- The Washington Times - Saturday, December 8, 2001

Senior House and Senate negotiators have agreed to give President Bush his requested round of military base closings, but the politically painful process will be delayed by two years to 2005, defense sources said yesterday.
The sources said the chairmen and ranking members of the Senate and House Armed Services committees struck the deal to postpone the closings late Thursday night before lawmakers left town for a long weekend. The administration has agreed to the compromise.
The deal was not announced so House negotiators have time to sell the plan to their members. Many representatives oppose another round of closings, especially now that the United States is in a protracted war against global terrorism.
Conferees had been stalemated for weeks over the base closing issue, holding up passage of a fiscal 2002 defense authorization bill. There may be efforts in the House and Senate to kill the base amendment once the conference bill reaches both floors. But historically, conference bills win approval without changes.
The deal was reached by the so-called "big four": Senate Armed Services Committee Chairman Carl Levin, Michigan Democrat; ranking member John W. Warner, Virginia Republican; House Armed Services Chairman Bob Stump, Arizona Republican; and ranking member Ike Skelton, Missouri Democrat.
On the Senate floor, Mr. Levin and Mr. Warner voted for another round of base closings. Defense Secretary Donald H. Rumsfeld sent his proposal to Capitol Hill after the House committee had finished work on its bill and there was no floor vote. But Mr. Stump vigorously opposed another round of closings, and Mr. Skelton was at best cool toward the idea.
The Bush administration pressed hard for what Mr. Rumsfeld said would save the armed forces billions of dollars by closing excess facilities. Two weeks ago, he told negotiators he would recommend a presidential veto if a base closing amendment was not in the defense bill. This week, Vice President Richard B. Cheney personally lobbied for the legislation.
"Stump still has to sell his subcommittee chairmen and the House leadership," one defense source said.
The source said Mr. Stump was in a tough position, having to defy a Republican president and trying to buck a veto threat. In the end, Mr. Stump won a concession that an independent commission would not decide on a list of which bases to close until 2005, instead of 2003, as requested by Mr. Bush.
One compromise floated earlier called for preventing the commission from adding any base onto a closure list recommended by the defense secretary. That proposal was not part of this week's deal. But there will be some restrictions to "prevent a runaway commission," one defense source said.
A second defense source said yesterday, "The members got close last night. We need to see if the details hang together until next week when they reconvene, but I expect the conference will wrap up and head to the floor [for a vote] next week."
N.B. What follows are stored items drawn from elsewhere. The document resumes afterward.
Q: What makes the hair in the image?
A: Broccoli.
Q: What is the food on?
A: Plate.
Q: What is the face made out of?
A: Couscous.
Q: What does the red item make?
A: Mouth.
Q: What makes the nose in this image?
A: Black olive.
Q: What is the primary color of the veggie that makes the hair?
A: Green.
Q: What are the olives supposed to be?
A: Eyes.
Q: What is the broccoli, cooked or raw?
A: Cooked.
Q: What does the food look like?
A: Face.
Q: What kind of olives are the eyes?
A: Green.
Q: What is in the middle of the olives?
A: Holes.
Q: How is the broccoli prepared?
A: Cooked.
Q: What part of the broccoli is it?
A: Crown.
If Congress approves, it will mark the fourth round of base closings since the end of the Cold War. The process is painful for local communities fearing the loss of hundreds of jobs and for lawmakers who wage passionate fights to keep their hometown bases open.
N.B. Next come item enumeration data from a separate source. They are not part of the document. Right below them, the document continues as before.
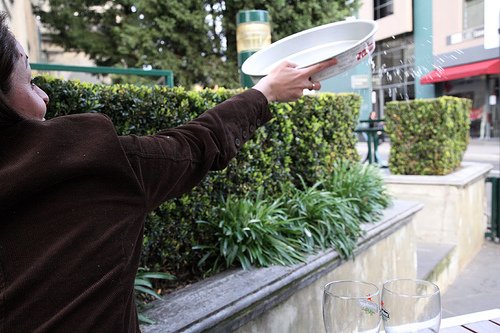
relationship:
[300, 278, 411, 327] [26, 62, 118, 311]
glasses near person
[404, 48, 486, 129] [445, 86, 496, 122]
store has front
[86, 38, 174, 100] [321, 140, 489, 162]
handrail near sidewalk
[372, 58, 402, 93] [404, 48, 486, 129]
window on store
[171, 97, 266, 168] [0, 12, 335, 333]
sleeves on person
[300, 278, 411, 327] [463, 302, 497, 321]
glasses on table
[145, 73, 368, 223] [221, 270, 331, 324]
plants above wall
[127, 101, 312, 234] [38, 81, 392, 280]
bushes are near plants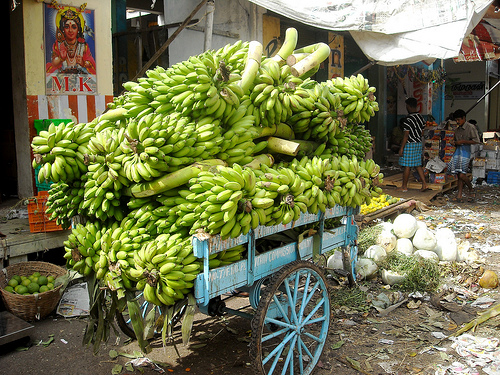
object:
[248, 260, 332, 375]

Kentucky, for example, worries about Fort Knox, the training site for all Army recruit tankers. The Army has said it has an excess training capacity. Some fear the school could be moved to Fort Hood, Texas.
In the latest round in 1995, the commission added the Portsmouth, Maine, naval shipyard to its list despite Navy objections. Only furious lobbying by New England lawmakers persuaded the commission to change its mind.
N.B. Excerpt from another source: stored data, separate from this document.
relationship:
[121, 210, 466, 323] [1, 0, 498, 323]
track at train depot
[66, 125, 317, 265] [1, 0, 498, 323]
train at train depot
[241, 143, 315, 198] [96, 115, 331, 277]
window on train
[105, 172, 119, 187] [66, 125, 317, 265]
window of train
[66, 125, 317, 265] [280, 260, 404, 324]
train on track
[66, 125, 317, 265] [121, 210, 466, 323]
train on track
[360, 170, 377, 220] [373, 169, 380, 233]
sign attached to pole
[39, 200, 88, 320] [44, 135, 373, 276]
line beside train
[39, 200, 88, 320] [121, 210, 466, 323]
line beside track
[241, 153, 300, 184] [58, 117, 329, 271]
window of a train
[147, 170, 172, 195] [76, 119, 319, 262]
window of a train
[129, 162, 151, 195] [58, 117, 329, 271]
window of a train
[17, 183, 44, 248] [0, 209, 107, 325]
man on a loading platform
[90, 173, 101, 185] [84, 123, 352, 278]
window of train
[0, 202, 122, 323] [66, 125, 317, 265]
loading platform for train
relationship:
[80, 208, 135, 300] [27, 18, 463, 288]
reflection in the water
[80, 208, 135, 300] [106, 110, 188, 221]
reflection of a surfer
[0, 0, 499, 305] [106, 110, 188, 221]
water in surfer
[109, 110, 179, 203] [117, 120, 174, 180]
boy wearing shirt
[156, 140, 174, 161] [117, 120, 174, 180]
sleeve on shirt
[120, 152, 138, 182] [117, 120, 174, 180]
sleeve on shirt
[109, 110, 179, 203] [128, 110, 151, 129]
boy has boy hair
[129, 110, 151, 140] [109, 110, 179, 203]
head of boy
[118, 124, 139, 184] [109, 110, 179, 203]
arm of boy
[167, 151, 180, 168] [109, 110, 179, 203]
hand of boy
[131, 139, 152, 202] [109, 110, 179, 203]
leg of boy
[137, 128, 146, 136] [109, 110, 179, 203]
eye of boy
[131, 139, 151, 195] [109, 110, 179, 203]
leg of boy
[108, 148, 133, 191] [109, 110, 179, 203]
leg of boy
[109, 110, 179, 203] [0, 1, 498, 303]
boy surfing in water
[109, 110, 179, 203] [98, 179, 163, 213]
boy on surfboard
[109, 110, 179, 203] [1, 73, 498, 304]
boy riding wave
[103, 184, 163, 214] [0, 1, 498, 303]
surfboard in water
The president will appoint a nine-member independent commission, based on recommendations from congressional leaders. Each panelist must be confirmed by the Senate.
Mr. Rumsfeld argues that the armed forces can save $3.5 billion annually, beginning later this decade, by closing 25 percent of its facilities and bases. The bill seemed destined for a relatively easy approval last August when it was sent to the Hill. But the September 11 attacks have emboldened opponents to complain that now is not the time to shrink the military.
As part of its selling job, the administration named the process the "Efficient Facilities Initiative of 2001," or EFI, and sent out glossy publications telling stories of how well closings had turned out in some communities.